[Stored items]
--
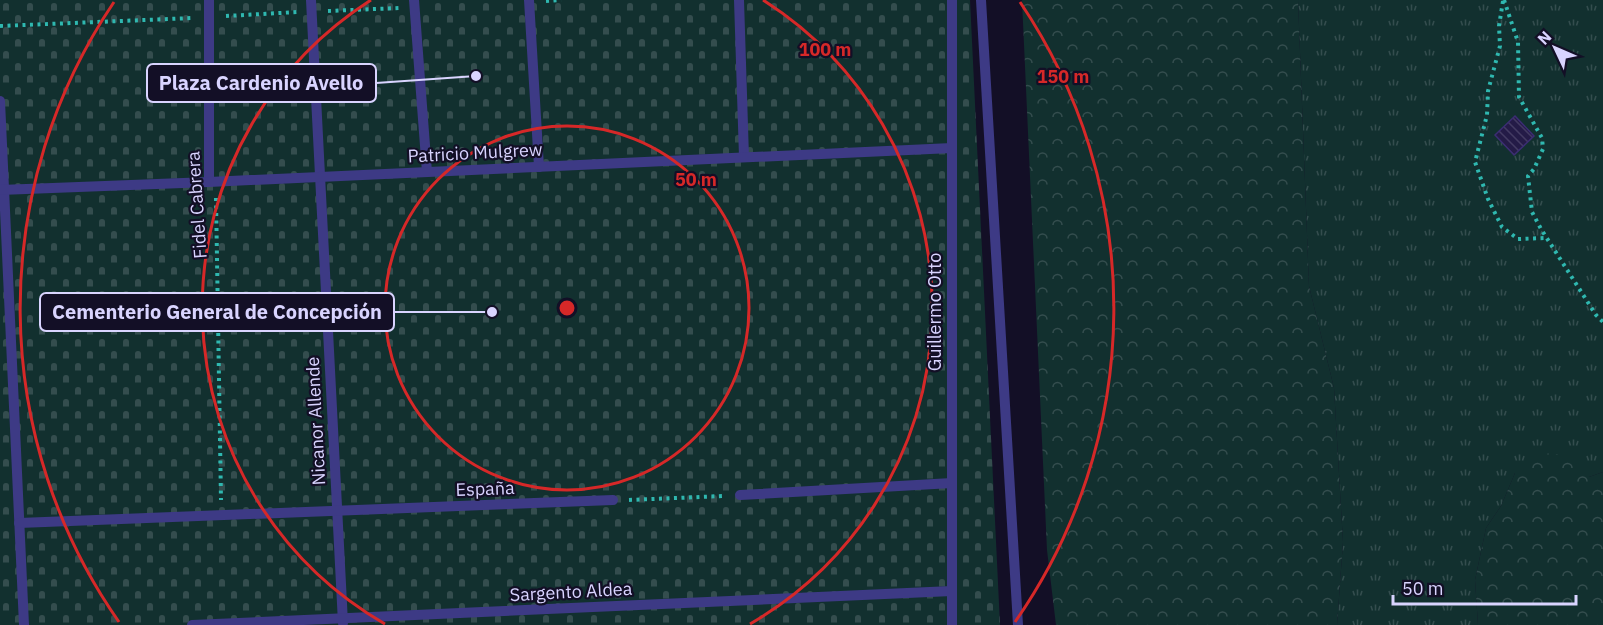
<svg xmlns="http://www.w3.org/2000/svg" width="1603" height="625" font-family="'IBM Plex Sans',sans-serif">
<style>
.grass{fill:url(#grass-tufts)}
.forest{fill:url(#forest-crowns)}
.cemetery{fill:url(#cemetery-stones)}
.building{fill:url(#building-back-hatch);stroke:#3b2d73;stroke-width:1.5}
.lines{fill:none;stroke-linecap:round;stroke-linejoin:round}
.path{stroke:#2fb8b0;stroke-width:4;stroke-dasharray:3 4.5;stroke-linecap:butt}
.lane{stroke:#3d3a85;stroke-width:10}
.ring{fill:none;stroke:#d62828;stroke-width:3}
.labels{text-anchor:middle;stroke-width:4.5;stroke-linejoin:round;paint-order:stroke}
.street-label{font-size:18px;fill:#d9d4ff;stroke:#130f26}
.centre{fill:#d62828;stroke:#130f26;stroke-width:3}
.ring-label{font-size:18px;text-anchor:middle;font-weight:bold;fill:#d62828;stroke:#130f26;stroke-width:4.5;stroke-linejoin:round;paint-order:stroke}
.leader{fill:none;stroke:#d9d4ff;stroke-width:2}
.callout-dot{fill:#d9d4ff;stroke:#130f26;stroke-width:2}
.callout{fill:#130f26;stroke:#d9d4ff;stroke-width:2}
.callout-label{font-size:20px;text-anchor:middle;font-weight:bold;fill:#d9d4ff}
</style>
<defs>
<pattern id="grass-tufts" width="24" height="20" patternUnits="userSpaceOnUse" patternTransform="scale(1.5)"><rect width="24" height="20" fill="#12302f"/><path d="M3 7l-1-3M5 7V3M7 7l1-3M15 17l-1-3M17 17v-4M19 17l1-3" fill="none" stroke="#344d4e"/></pattern>
<pattern id="forest-crowns" width="20" height="18" patternUnits="userSpaceOnUse" patternTransform="scale(1.5)"><rect width="20" height="18" fill="#12302f"/><path d="M2 6a3 3 0 1 1 6 0M12 15a3 3 0 1 1 6 0" fill="none" stroke="#344d4e"/></pattern>
<pattern id="cemetery-stones" width="16" height="16" patternUnits="userSpaceOnUse" patternTransform="scale(1.5)"><rect width="16" height="16" fill="#12302f"/><path d="M2 7V4a2 2 0 0 1 4 0v3zM10 15v-3a2 2 0 0 1 4 0v3z" fill="#344d4e"/></pattern>
<pattern id="building-back-hatch" width="6" height="6" patternUnits="userSpaceOnUse" patternTransform="scale(1.5)"><rect width="6" height="6" fill="#241b47"/><path d="M-1 5l2 2M0 0l6 6M5-1l2 2" fill="none" stroke="#433b63"/></pattern>
</defs>
<rect width="100%" height="100%" fill="#130f26"/>
<path class="grass" d="M1298,0H1603V472L1589,477L1515,473L1501,506L1486,528L1475,580L1478,625H1337L1343,542L1334,388L1309,286Z"/>
<g class="forest">
<path d="M1022,0H1298L1309,286L1334,388L1343,542L1337,625H1056L1047,550Z"/>
<path d="M1542,453L1567,455L1589,477L1603,472V625H1478L1475,580L1486,528L1501,506L1515,473Z"/>
</g>
<path class="cemetery" d="M0,0H970L1000,625H0Z"/>
<path class="building" d="M1515,116L1534,136L1514,155L1495,135Z"/>
<g class="lines">
<g class="path">
<path d="M1504,0L1518,42L1519,97L1542,138L1543,149L1534,169L1528,176L1532,212L1541,229L1596,315L1603,322"/>
<path d="M546,1L561,0"/>
<path d="M1503,1L1499,26L1500,46L1488,91L1487,115L1475,162L1488,199L1502,227L1518,239L1546,238"/>
<path d="M328,11L399,8"/>
<path d="M226,16L297,12"/>
<path d="M0,26L192,18"/>
<path d="M216,198L221,500"/>
<path d="M629,500L723,496"/>
</g>
<g class="lane">
<path d="M209,0V182"/>
<path d="M311,0L343,623"/>
<path d="M414,0L427,172"/>
<path d="M529,0L539,167"/>
<path d="M739,0L744,157"/>
<path d="M981,0L1018,625"/>
<path d="M0,101L24,625"/>
<path d="M0,190L209,182L952,148"/>
<path d="M740,495L952,483"/>
<path d="M19,523L613,500"/>
<path d="M192,625L952,591"/>
<path d="M952,625V0"/>
</g>
</g>
<g class="ring">
<circle cx="567" cy="308" r="182"/>
<path d="M385 624A365 365 0 0 1 371 0M763 0A365 365 0 0 1 750 624"/>
<path d="M119 622A547 547 0 0 1 114 2M1020 2A547 547 0 0 1 1015 622"/>
</g>
<g class="labels">
<g class="street-label">
<text transform="translate(475 153) rotate(-3)" y="6">Patricio Mulgrew</text>
<text transform="translate(197 205) rotate(-94)" y="6">Fidel Cabrera</text>
<text transform="translate(935 312) rotate(-90)" y="6">Guillermo Otto</text>
<text transform="translate(316 421) rotate(-93)" y="6">Nicanor Allende</text>
<text transform="translate(485 489) rotate(-2)" y="6">España</text>
<text transform="translate(571 592) rotate(-3)" y="6">Sargento Aldea</text>
</g>
</g>
<circle cx="567" cy="308" r="9" class="centre"/>
<g class="ring-label">
<text x="825" y="56">100 m</text>
<text x="1063" y="83">150 m</text>
<text x="696" y="186">50 m</text>
</g>
<path class="leader" d="M476 76L376 83M492 312L394 312"/>
<g class="callout-dot">
<circle cx="476" cy="76" r="6"/>
<circle cx="492" cy="312" r="6"/>
</g>
<g class="callout">
<rect x="147" y="64" width="229" height="38" rx="6"/>
<rect x="40" y="293" width="354" height="38" rx="6"/>
</g>
<g class="callout-label">
<text x="261" y="90">Plaza Cardenio Avello</text>
<text x="217" y="319">Cementerio General de Concepción</text>
</g>
<g transform="translate(1555 48) rotate(314)" stroke="#130f26" stroke-width="4.5" paint-order="stroke">
<path d="M0-4.5L10 22L0 15L-10 22Z" fill="#d9d4ff"/>
<text y="-9" font-size="16" font-weight="bold" text-anchor="middle" fill="#d9d4ff">N</text>
</g>
<path d="M1393 595v9h183v-9" fill="none" stroke="#d9d4ff" stroke-width="3"/>
<text x="1402" y="595" font-size="18" fill="#d9d4ff" stroke="#130f26" stroke-width="4.5" paint-order="stroke">50 m</text>
</svg>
--
**Problem to solve**
Where a line above includes "scale", copy that line.

**Answer box**
<pattern id="grass-tufts" width="24" height="20" patternUnits="userSpaceOnUse" patternTransform="scale(1.5)"><rect width="24" height="20" fill="#12302f"/><path d="M3 7l-1-3M5 7V3M7 7l1-3M15 17l-1-3M17 17v-4M19 17l1-3" fill="none" stroke="#344d4e"/></pattern>
<pattern id="forest-crowns" width="20" height="18" patternUnits="userSpaceOnUse" patternTransform="scale(1.5)"><rect width="20" height="18" fill="#12302f"/><path d="M2 6a3 3 0 1 1 6 0M12 15a3 3 0 1 1 6 0" fill="none" stroke="#344d4e"/></pattern>
<pattern id="cemetery-stones" width="16" height="16" patternUnits="userSpaceOnUse" patternTransform="scale(1.5)"><rect width="16" height="16" fill="#12302f"/><path d="M2 7V4a2 2 0 0 1 4 0v3zM10 15v-3a2 2 0 0 1 4 0v3z" fill="#344d4e"/></pattern>
<pattern id="building-back-hatch" width="6" height="6" patternUnits="userSpaceOnUse" patternTransform="scale(1.5)"><rect width="6" height="6" fill="#241b47"/><path d="M-1 5l2 2M0 0l6 6M5-1l2 2" fill="none" stroke="#433b63"/></pattern>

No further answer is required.